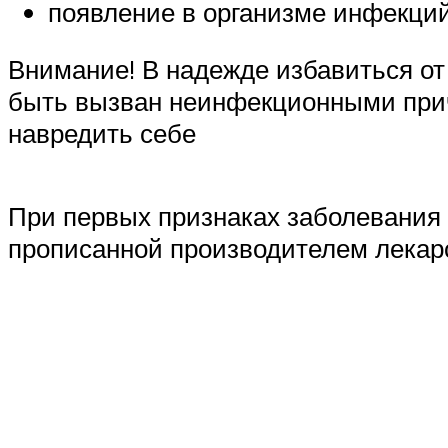
появление в организме инфекций,
Внимание! В надежде избавиться от
быть вызван неинфекционными прич
навредить себе
При первых признаках заболевания 
прописанной производителем лекар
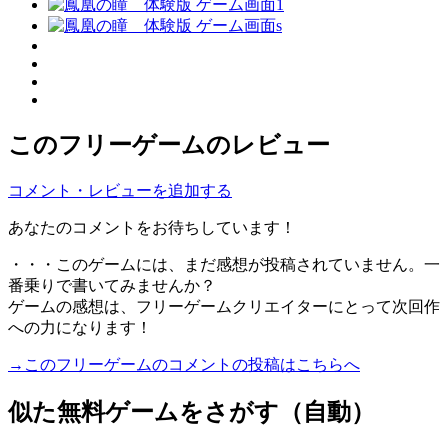
このフリーゲームのレビュー
コメント・レビューを追加する
あなたのコメントをお待ちしています！
・・・このゲームには、まだ感想が投稿されていません。一
番乗りで書いてみませんか？
ゲームの感想は、フリーゲームクリエイターにとって次回作
への力になります！
→このフリーゲームのコメントの投稿はこちらへ
似た無料ゲームをさがす（自動）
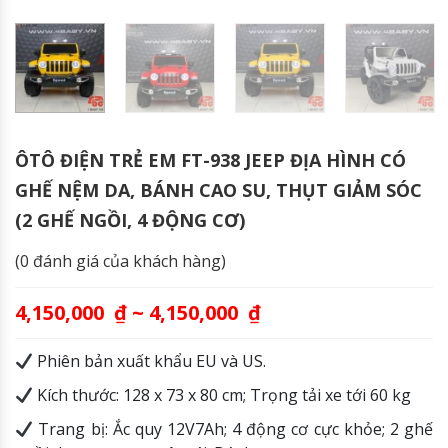
ÔTÔ ĐIỆN TRẺ EM FT-938 JEEP ĐỊA HÌNH CÓ
GHẾ NỆM DA, BÁNH CAO SU, THỤT GIẢM SÓC
(2 GHẾ NGỒI, 4 ĐỘNG CƠ)
(
0
đánh giá của khách hàng)
4,150,000
₫
~
4,150,000
₫
Phiên bản xuất khẩu EU và US.
Kích thước: 128 x 73 x 80 cm; Trọng tải xe tới 60 kg
Trang bị: Ắc quy 12V7Ah; 4 động cơ cực khỏe; 2 ghế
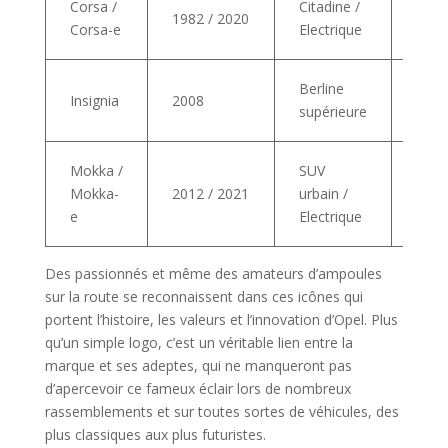
Corsa /
Citadine /
1982 / 2020
d’agi
Corsa-e
Electrique
mode
Berline
Luxe
Insignia
2008
supérieure
acce
Mokka /
SUV
Véhi
Mokka-
2012 / 2021
urbain /
polyv
e
Electrique
mod
Des passionnés et même des amateurs d’ampoules
sur la route se reconnaissent dans ces icônes qui
portent l’histoire, les valeurs et l’innovation d’Opel. Plus
qu’un simple logo, c’est un véritable lien entre la
marque et ses adeptes, qui ne manqueront pas
d’apercevoir ce fameux éclair lors de nombreux
rassemblements et sur toutes sortes de véhicules, des
plus classiques aux plus futuristes.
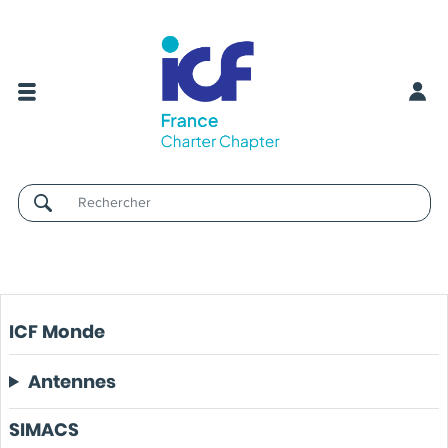
Username
ICF Monde
Antennes
SIMACS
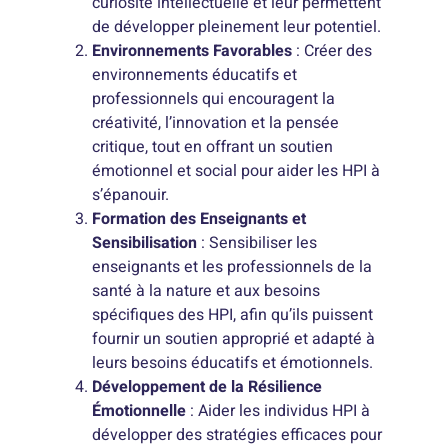
curiosité intellectuelle et leur permettent
de développer pleinement leur potentiel.
Environnements Favorables
: Créer des
environnements éducatifs et
professionnels qui encouragent la
créativité, l’innovation et la pensée
critique, tout en offrant un soutien
émotionnel et social pour aider les HPI à
s’épanouir.
Formation des Enseignants et
Sensibilisation
: Sensibiliser les
enseignants et les professionnels de la
santé à la nature et aux besoins
spécifiques des HPI, afin qu’ils puissent
fournir un soutien approprié et adapté à
leurs besoins éducatifs et émotionnels.
Développement de la Résilience
Émotionnelle
: Aider les individus HPI à
développer des stratégies efficaces pour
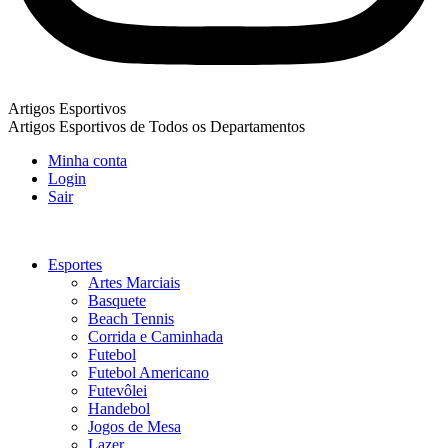
Artigos Esportivos
Artigos Esportivos de Todos os Departamentos
Minha conta
Login
Sair
Esportes
Artes Marciais
Basquete
Beach Tennis
Corrida e Caminhada
Futebol
Futebol Americano
Futevôlei
Handebol
Jogos de Mesa
Lazer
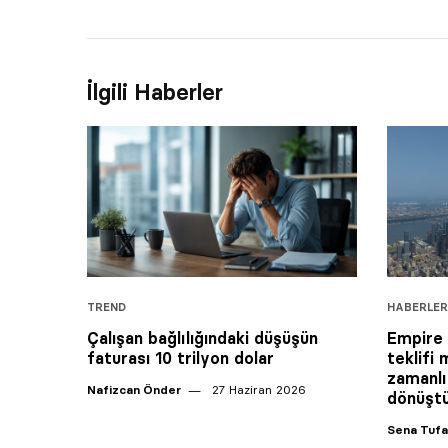
İlgili Haberler
TREND
HABERLER
Çalışan bağlılığındaki düşüşün
Empire S
faturası 10 trilyon dolar
teklifi 
zamanlı
Nafizcan Önder
27 Haziran 2026
dönüşt
Sena Tuf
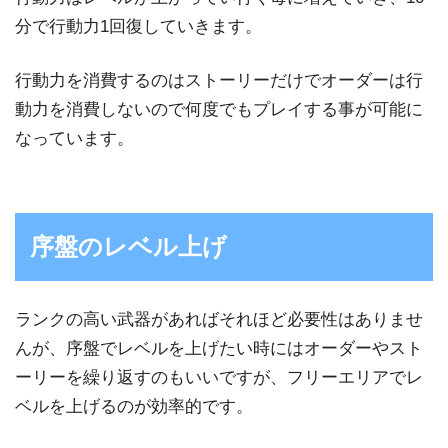
分で行動力1回復していきます。
行動力を消費するのはストーリーだけでオーダーは行
動力を消費しないので何度でもプレイする事が可能に
なっています。
序盤のレベル上げ
ランクの高い武器があればそれほど必要性はありませ
んが、序盤でレベルを上げたい時にはオーダーやスト
ーリーを繰り返すのもいいですが、フリーエリアでレ
ベルを上げるのが効率的です。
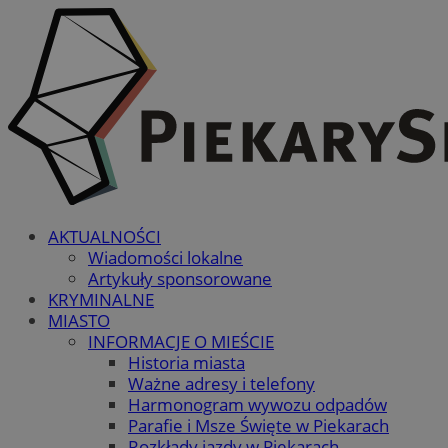
AKTUALNOŚCI
Wiadomości lokalne
Artykuły sponsorowane
KRYMINALNE
MIASTO
INFORMACJE O MIEŚCIE
Historia miasta
Ważne adresy i telefony
Harmonogram wywozu odpadów
Parafie i Msze Święte w Piekarach
Rozkłady jazdy w Piekarach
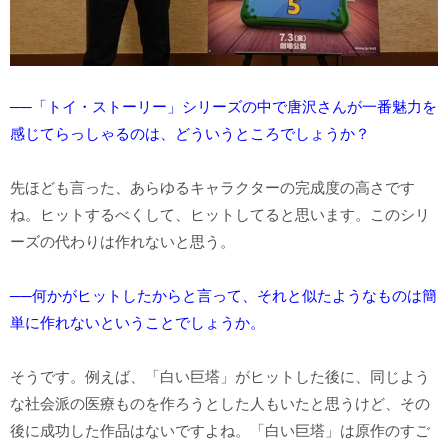
──「トイ・ストーリー」シリーズの中で唐沢さんが一番魅力を
感じてらっしゃるのは、どういうところでしょうか？
先ほども言った、あらゆるキャラクターの完成度の高さです
ね。ヒットするべくして、ヒットしてると思います。このシリ
ーズの代わりは作れないと思う。
──何かがヒットしたからと言って、それと似たようなものは簡
単に作れないということでしょうか。
そうです。例えば、「白い巨塔」がヒットした後に、同じよう
な社会派の医療ものを作ろうとした人もいたと思うけど、その
後に成功した作品はないですよね。「白い巨塔」は原作のすご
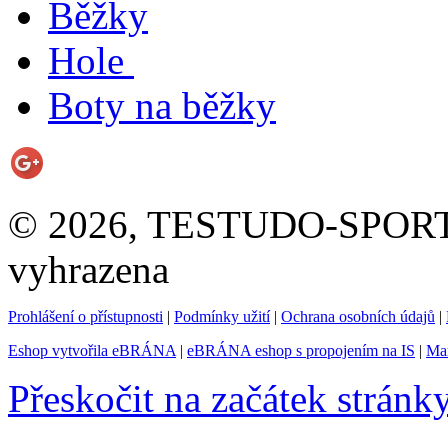
Běžky
Hole
Boty na běžky
© 2026, TESTUDO-SPORT s.
vyhrazena
Prohlášení o přístupnosti
|
Podmínky užití
|
Ochrana osobních údajů
|
Eshop vytvořila eBRÁNA
|
eBRÁNA eshop s propojením na IS
|
Mar
Přeskočit na začátek stránk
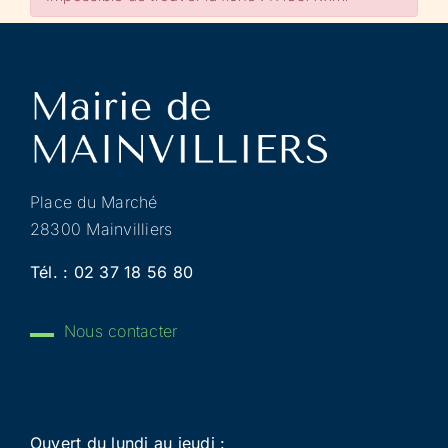
Place du Marché
28300 Mainvilliers
Tél. :
02 37 18 56 80
Nous contacter
Ouvert du lundi au jeudi :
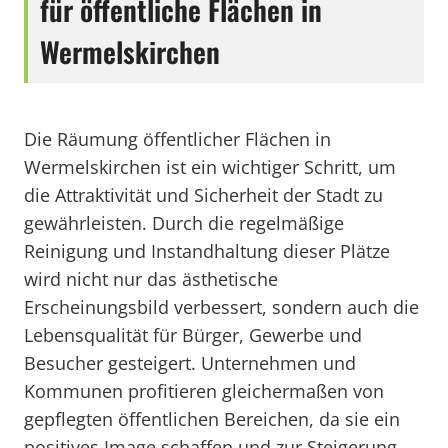
für öffentliche Flächen in
Wermelskirchen
Die Räumung öffentlicher Flächen in
Wermelskirchen ist ein wichtiger Schritt, um
die Attraktivität und Sicherheit der Stadt zu
gewährleisten. Durch die regelmäßige
Reinigung und Instandhaltung dieser Plätze
wird nicht nur das ästhetische
Erscheinungsbild verbessert, sondern auch die
Lebensqualität für Bürger, Gewerbe und
Besucher gesteigert. Unternehmen und
Kommunen profitieren gleichermaßen von
gepflegten öffentlichen Bereichen, da sie ein
positives Image schaffen und zur Steigerung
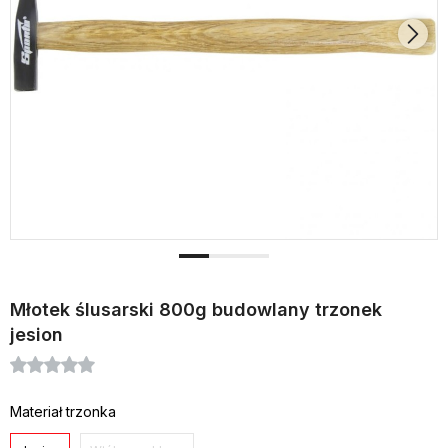
Młotek ślusarski 800g budowlany trzonek
jesion
Materiał trzonka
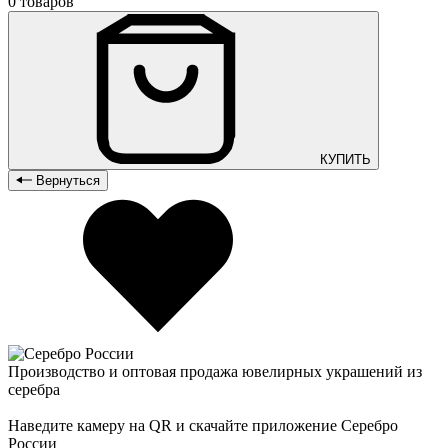
0 товаров
КУПИТЬ
Вернуться
Производство и оптовая продажа ювелирных украшений из
серебра
Наведите камеру на QR и скачайте приложение Серебро
России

__Task statement__
Wherever an image appears, omit it; copy the rest of the records exactly.

__Expected answer__
появление в организме инфекций,
Внимание! В надежде избавиться от
быть вызван неинфекционными прич
навредить себе
При первых признаках заболевания 
прописанной производителем лекар
このフリーゲームのレビュー
コメント・レビューを追加する
あなたのコメントをお待ちしています！
・・・このゲームには、まだ感想が投稿されていません。一
番乗りで書いてみませんか？
ゲームの感想は、フリーゲームクリエイターにとって次回作
への力になります！
→このフリーゲームのコメントの投稿はこちらへ
似た無料ゲームをさがす（自動）
ÔTÔ ĐIỆN TRẺ EM FT-938 JEEP ĐỊA HÌNH CÓ
GHẾ NỆM DA, BÁNH CAO SU, THỤT GIẢM SÓC
(2 GHẾ NGỒI, 4 ĐỘNG CƠ)
(
0
đánh giá của khách hàng)
4,150,000
₫
~
4,150,000
₫
Phiên bản xuất khẩu EU và US.
Kích thước: 128 x 73 x 80 cm; Trọng tải xe tới 60 kg
Trang bị: Ắc quy 12V7Ah; 4 động cơ cực khỏe; 2 ghế
Corsa /
Citadine /
1982 / 2020
d’agi
Corsa-e
Electrique
mode
Berline
Luxe
Insignia
2008
supérieure
acce
Mokka /
SUV
Véhi
Mokka-
2012 / 2021
urbain /
polyv
e
Electrique
mod
Des passionnés et même des amateurs d’ampoules
sur la route se reconnaissent dans ces icônes qui
portent l’histoire, les valeurs et l’innovation d’Opel. Plus
qu’un simple logo, c’est un véritable lien entre la
marque et ses adeptes, qui ne manqueront pas
d’apercevoir ce fameux éclair lors de nombreux
rassemblements et sur toutes sortes de véhicules, des
plus classiques aux plus futuristes.
Username
ICF Monde
Antennes
SIMACS
curiosité intellectuelle et leur permettent
de développer pleinement leur potentiel.
Environnements Favorables
: Créer des
environnements éducatifs et
professionnels qui encouragent la
créativité, l’innovation et la pensée
critique, tout en offrant un soutien
émotionnel et social pour aider les HPI à
s’épanouir.
Formation des Enseignants et
Sensibilisation
: Sensibiliser les
enseignants et les professionnels de la
santé à la nature et aux besoins
spécifiques des HPI, afin qu’ils puissent
fournir un soutien approprié et adapté à
leurs besoins éducatifs et émotionnels.
Développement de la Résilience
Émotionnelle
: Aider les individus HPI à
développer des stratégies efficaces pour
Artigos Esportivos
Artigos Esportivos de Todos os Departamentos
Minha conta
Login
Sair
Esportes
Artes Marciais
Basquete
Beach Tennis
Corrida e Caminhada
Futebol
Futebol Americano
Futevôlei
Handebol
Jogos de Mesa
Lazer
İlgili Haberler
TREND
HABERLER
Çalışan bağlılığındaki düşüşün
Empire S
faturası 10 trilyon dolar
teklifi 
zamanlı
Nafizcan Önder
27 Haziran 2026
dönüşt
Sena Tuf
分で行動力1回復していきます。
行動力を消費するのはストーリーだけでオーダーは行
動力を消費しないので何度でもプレイする事が可能に
なっています。
序盤のレベル上げ
ランクの高い武器があればそれほど必要性はありませ
んが、序盤でレベルを上げたい時にはオーダーやスト
ーリーを繰り返すのもいいですが、フリーエリアでレ
ベルを上げるのが効率的です。
AKTUALNOŚCI
Wiadomości lokalne
Artykuły sponsorowane
KRYMINALNE
MIASTO
INFORMACJE O MIEŚCIE
Historia miasta
Ważne adresy i telefony
Harmonogram wywozu odpadów
Parafie i Msze Święte w Piekarach
Rozkłady jazdy w Piekarach
──「トイ・ストーリー」シリーズの中で唐沢さんが一番魅力を
感じてらっしゃるのは、どういうところでしょうか？
先ほども言った、あらゆるキャラクターの完成度の高さです
ね。ヒットするべくして、ヒットしてると思います。このシリ
ーズの代わりは作れないと思う。
──何かがヒットしたからと言って、それと似たようなものは簡
単に作れないということでしょうか。
そうです。例えば、「白い巨塔」がヒットした後に、同じよう
な社会派の医療ものを作ろうとした人もいたと思うけど、その
後に成功した作品はないですよね。「白い巨塔」は原作のすご
Běžky
Hole
Boty na běžky
© 2026, TESTUDO-SPORT s.
vyhrazena
Prohlášení o přístupnosti
|
Podmínky užití
|
Ochrana osobních údajů
|
Eshop vytvořila eBRÁNA
|
eBRÁNA eshop s propojením na IS
|
Mar
Přeskočit na začátek stránk
Place du Marché
28300 Mainvilliers
Tél. :
02 37 18 56 80
Nous contacter
Ouvert du lundi au jeudi :
für öffentliche Flächen in
Wermelskirchen
Die Räumung öffentlicher Flächen in
Wermelskirchen ist ein wichtiger Schritt, um
die Attraktivität und Sicherheit der Stadt zu
gewährleisten. Durch die regelmäßige
Reinigung und Instandhaltung dieser Plätze
wird nicht nur das ästhetische
Erscheinungsbild verbessert, sondern auch die
Lebensqualität für Bürger, Gewerbe und
Besucher gesteigert. Unternehmen und
Kommunen profitieren gleichermaßen von
gepflegten öffentlichen Bereichen, da sie ein
positives Image schaffen und zur Steigerung
Młotek ślusarski 800g budowlany trzonek
jesion
Materiał trzonka
0 товаров
КУПИТЬ
Вернуться
Производство и оптовая продажа ювелирных украшений из
серебра
Наведите камеру на QR и скачайте приложение Серебро
России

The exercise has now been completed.